Main Topics > Special and General Relativity > # Conclusion

Almost a century later, the General Theory of Relativity remains the single most influential theory in modern physics, and one of the few that almost everyone, from all walks of life, has heard of (even if they may be a little hazy about the details). Einstein’s General Theory predicted the existence of black holes many years before any evidence of such phenomena, even indirect evidence, was obtained, and was highly suggestive of an origin of the universe beginning with a Big Bang type event, although Einstein himself was highly suspicious of both of those possibilities.

The theory also predicts, or at least permits, the existence of "wormholes", tunnel-like short-cuts through space-time, and even the theoretical possibility of time travel. In fact, the Austrian-American mathematician Kurt Gödel’s elegant solution to Einstein’s field equations (assuming a uniformly spinning universe with constant uniform energy density) specifically predicts the possibility of travel back in time, although it should be said that his model of the universe does not entirely accord with our own. For now at least, these ideas remain firmly in the realm of science fiction.

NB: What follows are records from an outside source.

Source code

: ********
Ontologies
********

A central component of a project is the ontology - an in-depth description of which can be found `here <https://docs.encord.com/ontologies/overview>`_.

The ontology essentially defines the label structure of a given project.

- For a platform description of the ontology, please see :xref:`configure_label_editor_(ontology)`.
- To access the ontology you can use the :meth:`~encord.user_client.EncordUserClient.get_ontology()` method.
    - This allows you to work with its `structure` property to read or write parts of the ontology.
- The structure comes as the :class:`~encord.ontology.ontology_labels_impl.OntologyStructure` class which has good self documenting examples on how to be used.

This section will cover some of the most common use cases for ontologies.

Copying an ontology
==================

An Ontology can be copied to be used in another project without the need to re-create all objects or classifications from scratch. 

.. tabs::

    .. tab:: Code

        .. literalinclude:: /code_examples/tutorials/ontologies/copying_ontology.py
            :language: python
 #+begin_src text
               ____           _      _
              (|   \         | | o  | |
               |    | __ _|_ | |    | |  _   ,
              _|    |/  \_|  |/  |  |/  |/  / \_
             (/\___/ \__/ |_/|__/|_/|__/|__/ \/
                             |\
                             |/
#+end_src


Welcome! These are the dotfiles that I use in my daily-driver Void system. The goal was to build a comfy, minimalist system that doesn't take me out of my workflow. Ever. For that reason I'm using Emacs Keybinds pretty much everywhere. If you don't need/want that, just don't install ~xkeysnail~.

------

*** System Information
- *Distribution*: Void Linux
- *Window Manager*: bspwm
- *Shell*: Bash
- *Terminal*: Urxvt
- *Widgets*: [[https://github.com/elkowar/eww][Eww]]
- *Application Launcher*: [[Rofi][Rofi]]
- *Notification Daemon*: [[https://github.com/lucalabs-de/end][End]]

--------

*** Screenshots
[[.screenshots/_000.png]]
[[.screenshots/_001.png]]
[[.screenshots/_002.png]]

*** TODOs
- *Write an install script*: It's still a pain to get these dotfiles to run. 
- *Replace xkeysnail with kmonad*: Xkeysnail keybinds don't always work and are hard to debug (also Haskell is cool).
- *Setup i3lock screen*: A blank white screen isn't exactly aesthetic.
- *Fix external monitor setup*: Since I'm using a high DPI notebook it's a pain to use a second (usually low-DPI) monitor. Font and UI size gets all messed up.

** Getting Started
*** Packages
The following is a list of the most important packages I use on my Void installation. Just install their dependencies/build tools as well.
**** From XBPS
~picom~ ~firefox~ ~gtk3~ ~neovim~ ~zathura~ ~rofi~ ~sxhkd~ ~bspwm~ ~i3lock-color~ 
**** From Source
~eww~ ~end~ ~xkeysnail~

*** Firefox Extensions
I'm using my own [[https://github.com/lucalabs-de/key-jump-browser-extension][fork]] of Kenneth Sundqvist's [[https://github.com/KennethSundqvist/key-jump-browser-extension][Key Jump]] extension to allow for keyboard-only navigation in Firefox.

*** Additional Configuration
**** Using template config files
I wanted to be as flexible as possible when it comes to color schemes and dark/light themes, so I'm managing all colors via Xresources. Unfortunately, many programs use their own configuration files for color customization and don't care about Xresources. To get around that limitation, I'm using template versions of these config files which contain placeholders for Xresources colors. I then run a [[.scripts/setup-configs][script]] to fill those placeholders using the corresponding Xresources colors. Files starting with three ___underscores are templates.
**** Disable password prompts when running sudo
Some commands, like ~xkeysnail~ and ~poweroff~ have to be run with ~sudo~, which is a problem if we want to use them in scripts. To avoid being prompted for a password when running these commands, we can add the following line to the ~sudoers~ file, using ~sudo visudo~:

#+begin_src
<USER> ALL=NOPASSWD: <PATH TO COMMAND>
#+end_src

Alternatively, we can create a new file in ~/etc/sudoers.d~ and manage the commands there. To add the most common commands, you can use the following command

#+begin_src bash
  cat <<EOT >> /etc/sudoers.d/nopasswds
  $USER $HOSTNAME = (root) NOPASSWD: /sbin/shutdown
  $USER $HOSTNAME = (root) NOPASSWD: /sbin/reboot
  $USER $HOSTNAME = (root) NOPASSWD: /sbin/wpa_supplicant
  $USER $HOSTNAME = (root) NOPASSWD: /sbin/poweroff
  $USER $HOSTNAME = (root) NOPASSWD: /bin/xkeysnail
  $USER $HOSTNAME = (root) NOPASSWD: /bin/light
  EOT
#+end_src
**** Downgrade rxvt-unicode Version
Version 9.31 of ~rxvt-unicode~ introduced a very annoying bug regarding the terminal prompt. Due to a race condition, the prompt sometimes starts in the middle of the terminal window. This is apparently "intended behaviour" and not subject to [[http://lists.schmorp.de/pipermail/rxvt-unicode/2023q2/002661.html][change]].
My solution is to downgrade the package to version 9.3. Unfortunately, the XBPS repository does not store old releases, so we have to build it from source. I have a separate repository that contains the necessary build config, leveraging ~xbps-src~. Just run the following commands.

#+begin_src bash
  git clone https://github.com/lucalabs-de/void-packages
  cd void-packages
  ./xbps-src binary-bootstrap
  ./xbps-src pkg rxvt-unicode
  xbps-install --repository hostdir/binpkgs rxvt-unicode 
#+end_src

Yet another theoretical prediction of the General Theory of Relativity is the existence of gravitational waves, perturbations or ripples in the fabric of space-time, caused by the motion of massive objects, that propagate throughout the universe as objects are squeezed on a subatomic scale. There has been good circumstantial evidence for these elusive waves since the 1970s, but it was only in late 2015, a full century after Einstein's theoretical predictions, that gravitational waves were definitively observed at the twin Laser Interferometer Gravitational-wave Observatory (LIGO) detectors in the USA. This potentially opens up a whole new way of looking at the universe and the Big Bang, and a whole host of new discoveries is anticipated. It is also another indication of just how robust the theory is.

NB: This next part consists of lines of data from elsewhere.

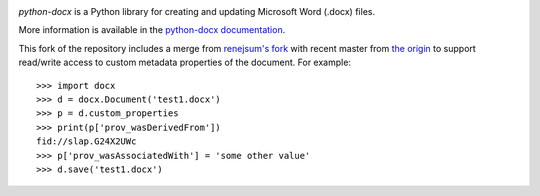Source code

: .. image:: https://travis-ci.org/python-openxml/python-docx.svg?branch=master
   :target: https://travis-ci.org/python-openxml/python-docx

*python-docx* is a Python library for creating and updating Microsoft Word
(.docx) files.

More information is available in the `python-docx documentation`_.

.. _`python-docx documentation`:
   https://python-docx.readthedocs.org/en/latest/

This fork of the repository includes a merge from `renejsum's fork <https://github.com/renejsum/python-docx>`_ with recent master from `the origin <https://github.com/python-openxml/python-docx>`_ to support read/write access to custom metadata properties of the document. For example::

  >>> import docx
  >>> d = docx.Document('test1.docx')
  >>> p = d.custom_properties
  >>> print(p['prov_wasDerivedFrom'])
  fid://slap.G24X2UWc
  >>> p['prov_wasAssociatedWith'] = 'some other value'
  >>> d.save('test1.docx')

The way forward for physics now rests with attempts to combine the theory of relativity (the theory of the very large, which describes one of the fundamental forces of nature, gravity) with quantum theory (the theory of the very small, which describes the other three fundamental forces, electromagnetism, the weak nuclear force and the strong nuclear force) in a unified theory of quantum gravity (or quantum theory of gravity), the so-called “theory of everything”. Candidates like superstring theory and loop quantum gravity, however, still need to overcome major formal and conceptual problems.